Esa noche les escuché hacer el amor y deseé con todas mis fuerzas aprender a masturbarme. Aunque, conocía la tecnica, froté y froté con impetú, pero el climax no llegó. Pensé que quizás debía tener más paciencia, o estar más concentrada. No sé.
Fue al anochecer del tercer día cuando ocurrió. En la carrera de Bellas Artes siempre nos alentaban a desarrollar nuestra creatividad con todo aquello que encontraramos a mano, y en el garaje abandonado de Quique encontré algo que mi mente transformó en materia prima para adornos navideños.
Cuando mi madre me descubrió entretenida recortando corcho y pegandolo me preguntó que era lo que hacía.
— Un belén, mami. Esta casa esta muy falta de espíritu navideño.
Quique se sorprendió mucho al descubrir sobre el aparador del comedor aquel desplegable de figuritas y casas de Galilea.
— Está genial —. Me dijo abrazandome por la espalda.
Yo agradecí aquel gesto. Y a pesar de que, en otra ocasión hubiese acabado pronto con el contacto, esa vez lo atraje más aún.

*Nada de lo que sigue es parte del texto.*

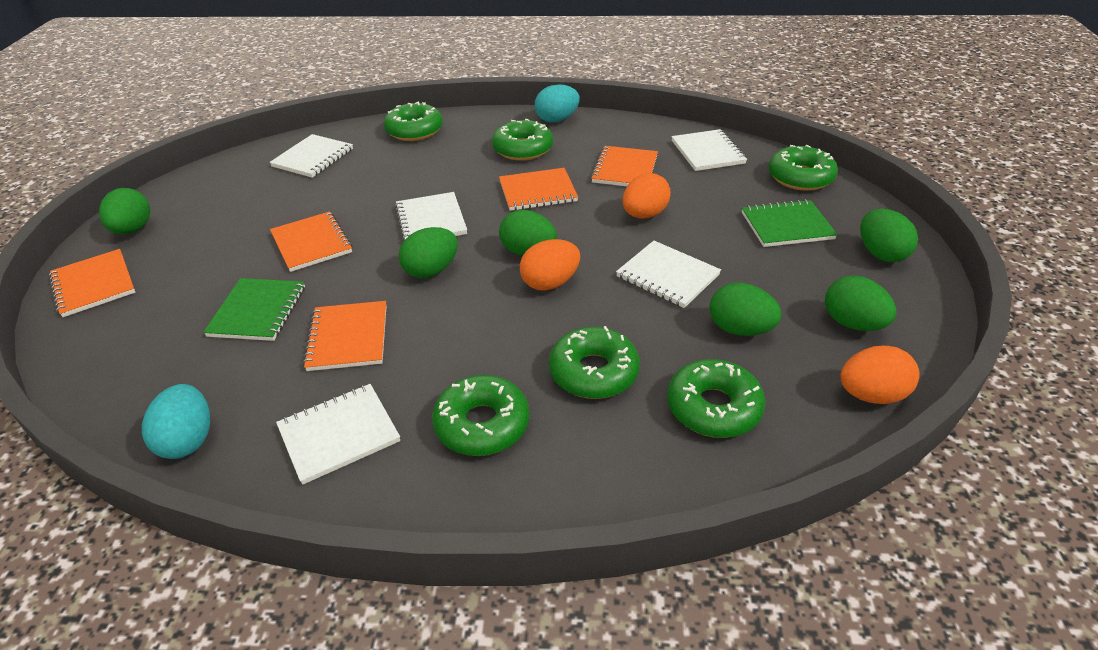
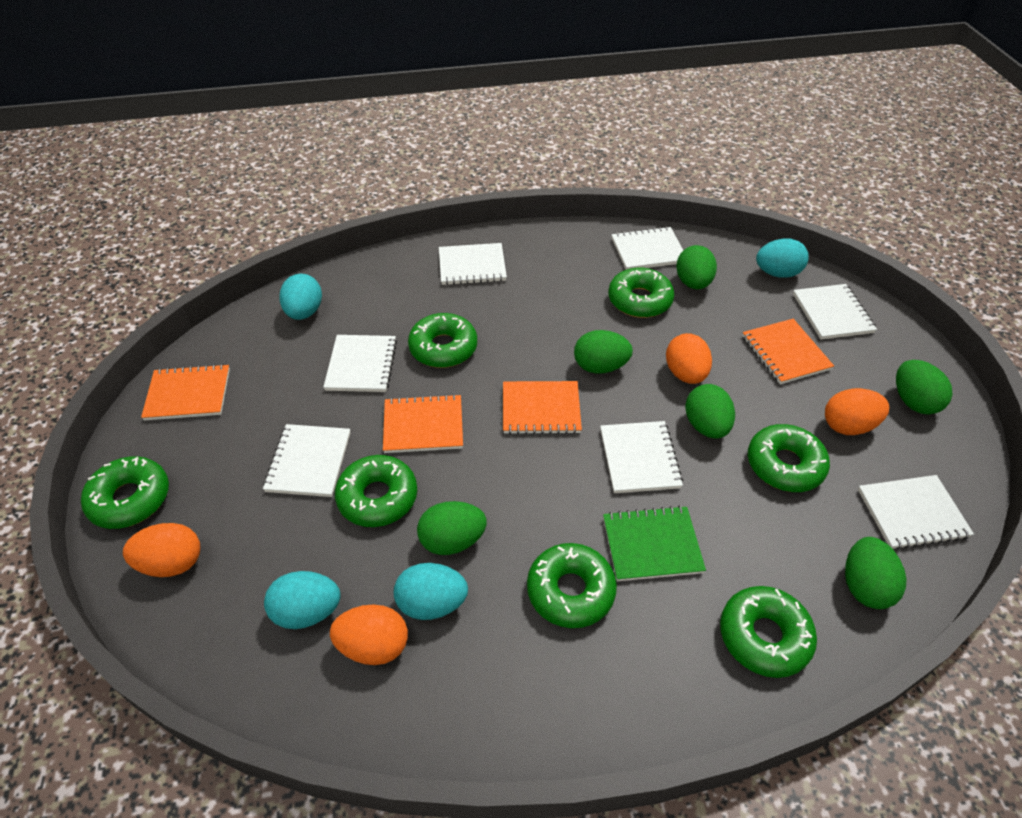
green donut: 6 -> 7
green notebook: 2 -> 1
orange egg: 3 -> 4
orange notebook: 5 -> 4
turquoise egg: 2 -> 4
white notebook: 5 -> 7

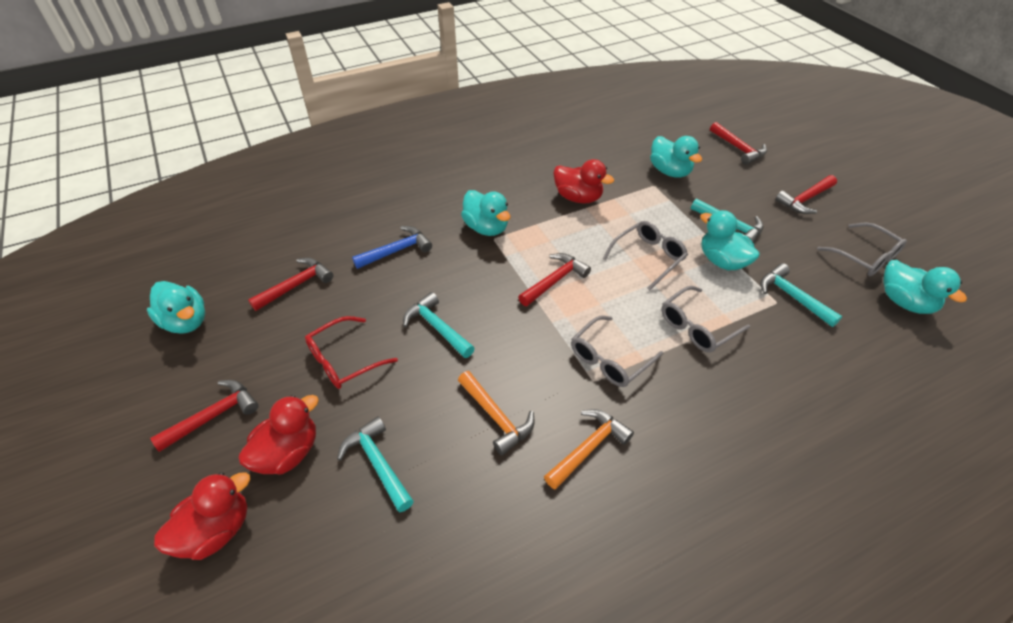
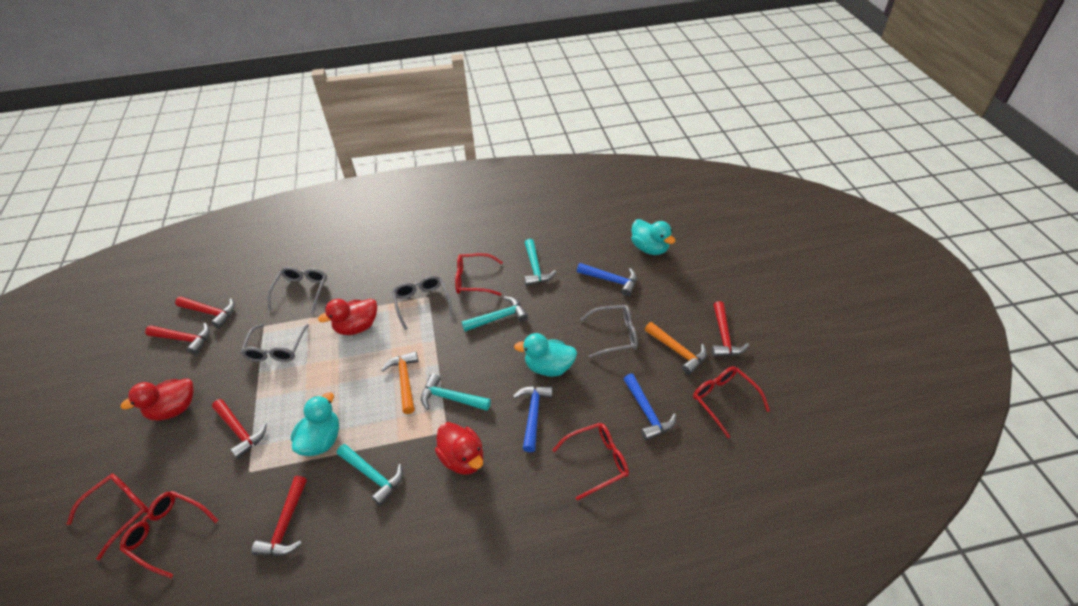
blue hammer: 1 -> 3
red glasses: 1 -> 5
turquoise duck: 5 -> 3

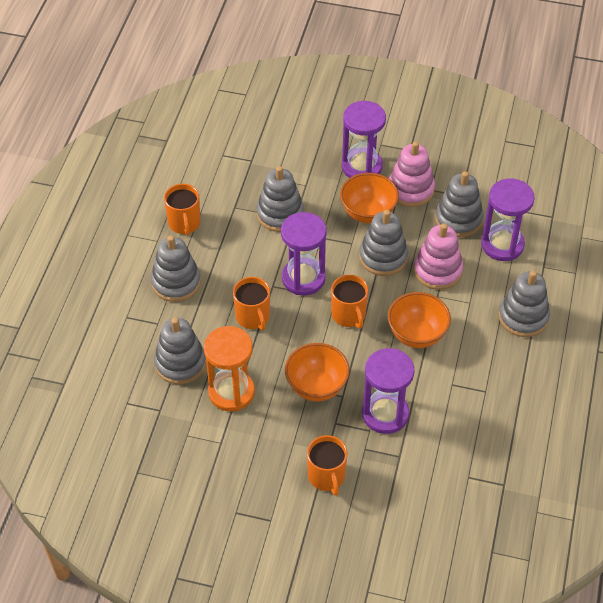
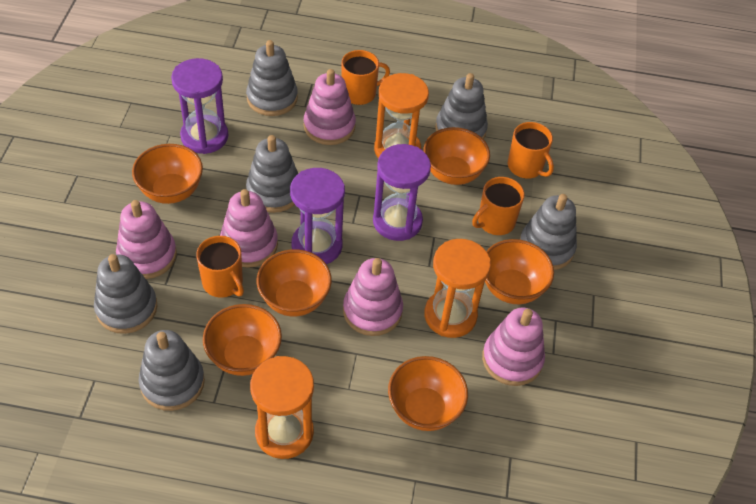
orange bowl: 3 -> 6
orange hourglass: 1 -> 3
pink stacking toy: 2 -> 5
purple hourglass: 4 -> 3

Mis pantalones vaqueros ardian contra el miembro de mi padrastro rozandose con mi culo.
Lo moví una y otra vez, adelante y atrás. Simulando sin querer el coito que deseaba tener desde hacía años con él.
Quique no se movió. Siguió abrazado a mi espalda, aferrando mis hombros con sus cálidas manos que, juraría sudaban.
Yo continué frotando lentamente mi trasero contra su forma fálica que comenzó a endurecerse. —“Oh, Dios, Lo deseaba tanto... Deseaba tanto tener ese trozo de carne dentro de mi vagina...” —. Desde allí no alcanzaba a ver su cara, pero presumí que estaría tan sorprendido como excitado. Como estaba yo misma ante mis acciones.
Noté como su mano derecha iba tímidamente deslizandose hacia mi pecho izquierdo. No quería que acabara nunca ese momento. Lo aferró entre sus manos suaves. Lo acarició y yo quise morir. Él apreció mi excitación empujando levemente su miembro contra mi culo aprisionado entre el aparador y su cuerpo.
Frotaba, y cuanto más frotaba yo más me deshacía. ¿Era esto sexo? A esas alturas aún no lo sabía. Solo disfrutaba, y el mundo ya no existía. Él ya no era mi padrastro, sino mi hombre. Y yo era su mujer, y necesitaba ser follada por él. Lo ansiaba y todo lo demás era irrelevante. Nuestra ropa era irrelevante, y quise quitarmela toda. Aparecer ante él como la mujer que era, haciendole olvidar la niña que ya desapareció.
—“Follame, follame, por Dios” — pensé con fuerza, esperando quizá que nuestras mentes realizaran alguna especie de simbiosis y se unieran, siendo conscientes de lo que necesitaban ambas.
El orgasmo llegaba en un tren de cercanías. Llegó lentamente apretado con las aristas de madera de los cajones del aparador. Mi clítoris estaba pegado a ellos.
Y explotó.
Quique también lo hizo, y un calor extraño en mi culo me hizo ser consciente de que había hecho correrse a mi padrastro.
— ¿Qué estais haciendo? — Nos sorprendió una voz congelando la sangre en nuestras venas.
Ambos disimulamos.
Quique le dijo que observaba las figuritas; que yo era una artista y que estaba sorprendido de aquello que habia hecho solo con el corcho de la basura.
Nunca supe si mi madre terminó de creerse aquella excusa.